Не менее радикально изменилось и историческое измерение философской картины мира. Традиционный историзм, культивировавший положительные идеалы постепенного совершенствования общества и человека, исповедовавший культ системности, упорядоченности, предсказуемости результатов деятельности, а в науке строгую методичность всех процедур исследования, понимавший историческую деятельность в категориях целеустановленности и детерминизма, историзм, отдававший безусловное предпочтение скромному реальному достижению в противоположность рискованному социальному проекту, какими бы манящими ни были его соблазнительные перспективы, был отброшен модернизмом.[27]

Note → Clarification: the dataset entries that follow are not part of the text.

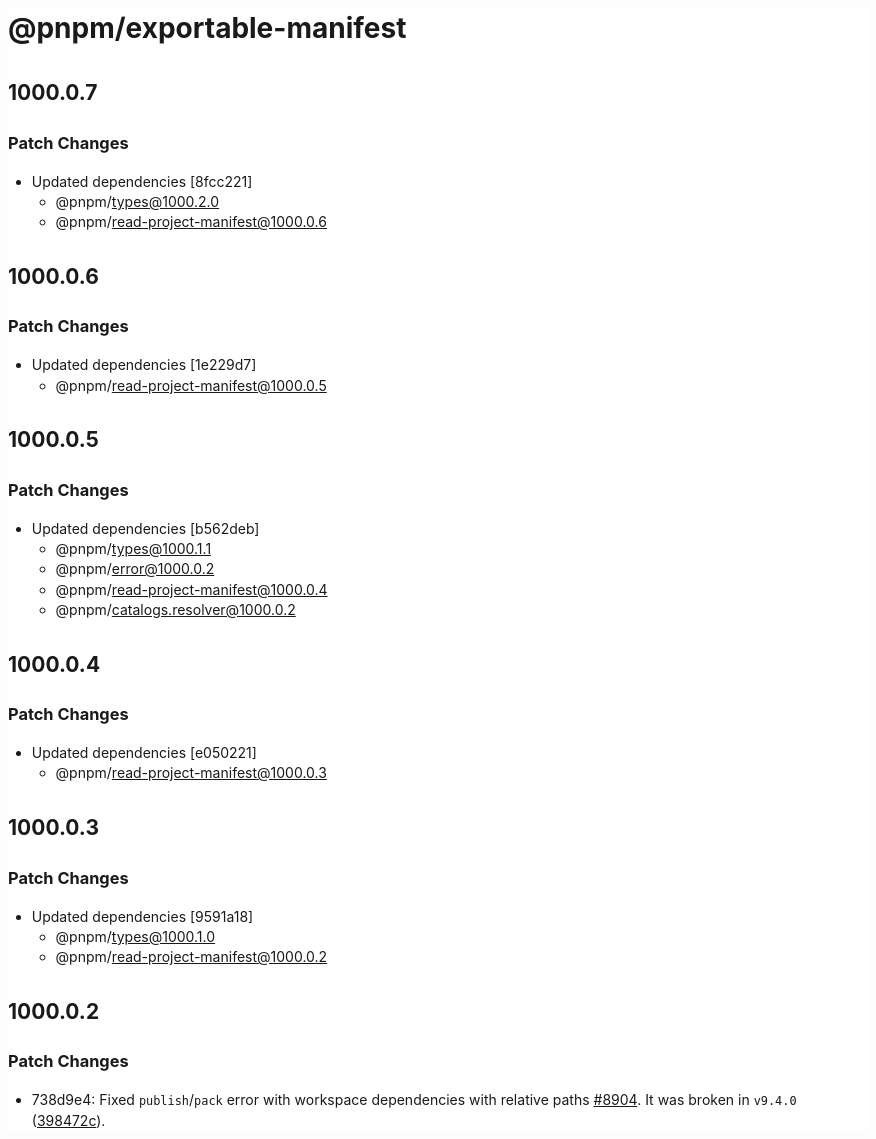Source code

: # @pnpm/exportable-manifest

## 1000.0.7

### Patch Changes

- Updated dependencies [8fcc221]
  - @pnpm/types@1000.2.0
  - @pnpm/read-project-manifest@1000.0.6

## 1000.0.6

### Patch Changes

- Updated dependencies [1e229d7]
  - @pnpm/read-project-manifest@1000.0.5

## 1000.0.5

### Patch Changes

- Updated dependencies [b562deb]
  - @pnpm/types@1000.1.1
  - @pnpm/error@1000.0.2
  - @pnpm/read-project-manifest@1000.0.4
  - @pnpm/catalogs.resolver@1000.0.2

## 1000.0.4

### Patch Changes

- Updated dependencies [e050221]
  - @pnpm/read-project-manifest@1000.0.3

## 1000.0.3

### Patch Changes

- Updated dependencies [9591a18]
  - @pnpm/types@1000.1.0
  - @pnpm/read-project-manifest@1000.0.2

## 1000.0.2

### Patch Changes

- 738d9e4: Fixed `publish`/`pack` error with workspace dependencies with relative paths [#8904](https://github.com/pnpm/pnpm/pull/8904). It was broken in `v9.4.0` ([398472c](https://github.com/pnpm/pnpm/commit/398472c)).
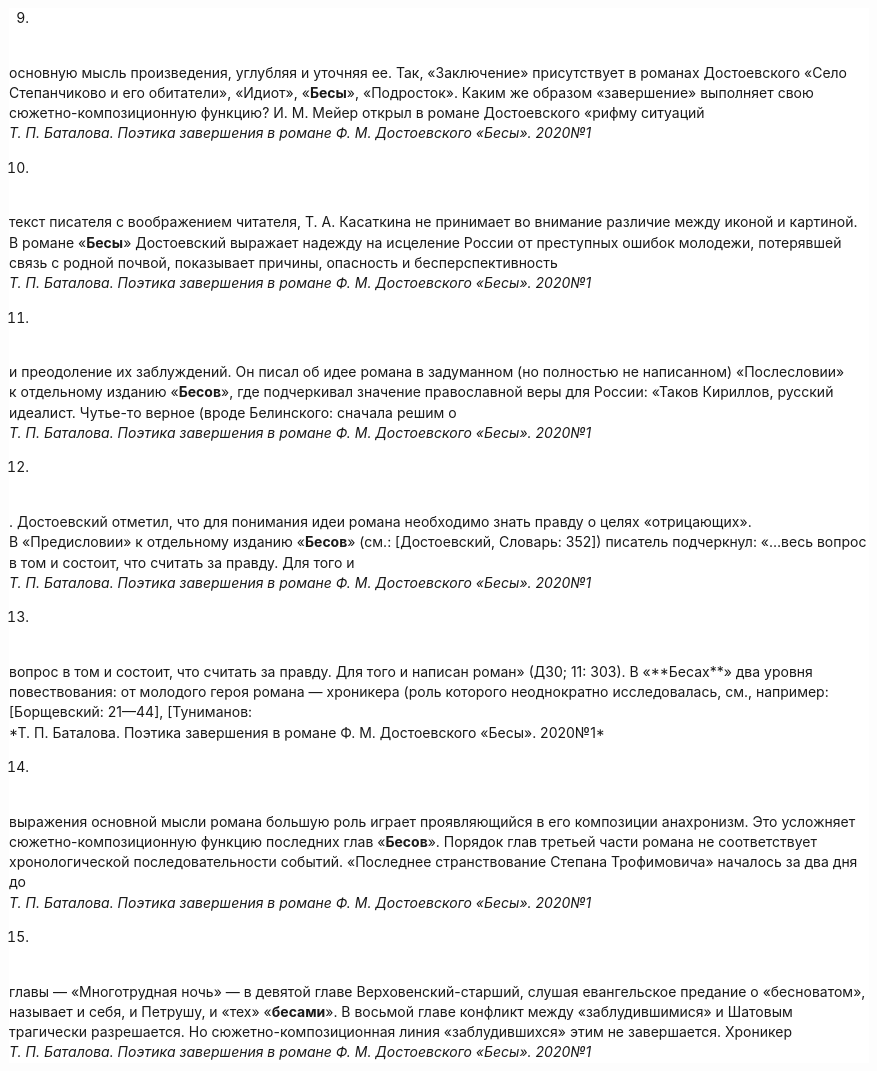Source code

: 9.
<br> основную мысль произведения, углубляя и уточняя ее.
  Так, «Заключение» присутствует в романах Достоевского «Село Степанчиково
  и его обитатели», «Идиот», «**Бесы**», «Подросток».
  Каким же образом «завершение» выполняет свою сюжетно-композиционную
  функцию? И. М. Мейер открыл в романе Достоевского «рифму ситуаций
<br> *Т. П. Баталова. Поэтика завершения в романе Ф. М. Достоевского «Бесы». 2020№1* 

10.
<br> текст писателя с воображением читателя,
  Т. А. Касаткина не принимает во внимание различие между иконой
  и картиной.
  В романе «**Бесы**» Достоевский выражает надежду на исцеление России от
  преступных ошибок молодежи, потерявшей связь с родной почвой, показывает
  причины, опасность и бесперспективность
<br> *Т. П. Баталова. Поэтика завершения в романе Ф. М. Достоевского «Бесы». 2020№1* 

11.
<br>и преодоление их заблуждений.
  Он писал об идее романа в задуманном (но полностью не написанном)
  «Послесловии» к отдельному изданию «**Бесов**», где подчеркивал значение
  православной веры для России: «Таков Кириллов, русский идеалист.
  Чутье-то верное (вроде Белинского: сначала решим о 
<br> *Т. П. Баталова. Поэтика завершения в романе Ф. М. Достоевского «Бесы». 2020№1* 

12.
<br>.
  Достоевский отметил, что для понимания идеи романа необходимо знать
  правду о целях «отрицающих». В «Предисловии» к отдельному изданию
  «**Бесов**» (см.: [Достоевский, Словарь: 352]) писатель подчеркнул: «…весь
  вопрос в том и состоит, что считать за правду. Для того и
<br> *Т. П. Баталова. Поэтика завершения в романе Ф. М. Достоевского «Бесы». 2020№1* 

13.
<br>
  вопрос в том и состоит, что считать за правду. Для того и написан роман»
  (Д30; 11: 303).
  В «**Бесах**» два уровня повествования: от молодого героя романа — хроникера
  (роль которого неоднократно исследовалась, см., например:
  [Борщевский: 21—44], [Туниманов: 
<br> *Т. П. Баталова. Поэтика завершения в романе Ф. М. Достоевского «Бесы». 2020№1* 

14.
<br> выражения
  основной мысли романа большую роль играет проявляющийся в его композиции
  анахронизм. Это усложняет сюжетно-композиционную функцию последних глав
  «**Бесов**». Порядок глав третьей части романа не соответствует
  хронологической последовательности событий. «Последнее странствование
  Степана Трофимовича» началось за два дня до
<br> *Т. П. Баталова. Поэтика завершения в романе Ф. М. Достоевского «Бесы». 2020№1* 

15.
<br>главы — «Многотрудная ночь» — в девятой главе
  Верховенский-старший, слушая евангельское предание о «бесноватом»,
  называет и себя, и Петрушу, и «тех» «**бесами**». В восьмой главе конфликт
  между «заблудившимися» и Шатовым трагически разрешается. Но
  сюжетно-композиционная линия «заблудившихся» этим не завершается.
  Хроникер
<br> *Т. П. Баталова. Поэтика завершения в романе Ф. М. Достоевского «Бесы». 2020№1*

Его историзм выражался в смысловых экспликациях категорий катастрофы, культурного преображения, порыва к жизни, воли, власти, героизма и подобных им. Эти экспликации представали в теориях борьбы, революции, жертвенности, творческого взрыва, ставших основой новой философии исторического действия. Ее исповедовали и ей поклонялись.Продуктивной систематической деятельности, этике скромного труда и связанных с ним добродетелей, философии малых дел была противопоставлена философия бунта, разрушения рутинных социальных основ человеческой жизни для предоставления простора проявлению воображения и героизма, энергии созидания и порыва в неизведанные сферы творческой жизни личности, не скованной условностями обязательств долга, ответственности и порядка.
«Переоценка ценностей» из деклараций абстрактной моральной философии на глазах превращалась в основу социальных программ деятельности партий, группировок и отдельных личностей. Общим местом стала критика «буржуазной морали»; борьба с условностями «буржуазного быта» приобрела статус необходимого элемента новых общественных движений и формировала содержание вновь возникающей литературы и искусства. Аморализм как освобождение личности от пут общепринятых норм нравственности ради свободы самовыражения становился принципом жизни. Неслучайно, что быт пал первой жертвой новой жизненной философии. Его заменило общение в клубах, салонах, бесчисленных кафе, редакциях, гостиницах, семейных коммунах — свободных сожительствах, в общем–то, далеких друг от друга людей. Проводниками аморализма выступали творческая интеллигенция и близко с нею связанные круги революционной молодежи и профессиональных революционеров.
Новая мораль, новый быт, о которых неустанно твердили искусство и литература, тем не менее оставались неясными ценностями, интенсивно эксплуатировавшими призрачные смыслы понятий свободы, творчества, независимости.
Сейчас отчетливо видно, что произошли оценочные сдвиги в восприятии и отношении к таким фундаментальным состояниям человеческого существования, как жизнь и смерть. Первая воспринимается как ценность, только если она насыщена творчеством, борьбой, жертвенностью, героическим риском, если она посвящена осуществлению неких трансцендентных идеалов, которые и наполняют ее смыслом.[28]
Эта героизация жизни с неизбежностью вела к дискредитации нормальных форм человеческого существования, формировала презрительное отношение к повседневному человеку и в целом создавала условия, при которых неадекватное восприятие жизни превращалось в образцовую норму существования преображенного человека. Грани между фиктивной, измышленной жизнью ивозможностью ее реализации стирались. Революция мыслилась как естественное средство снятия последних препон воплощению воображения.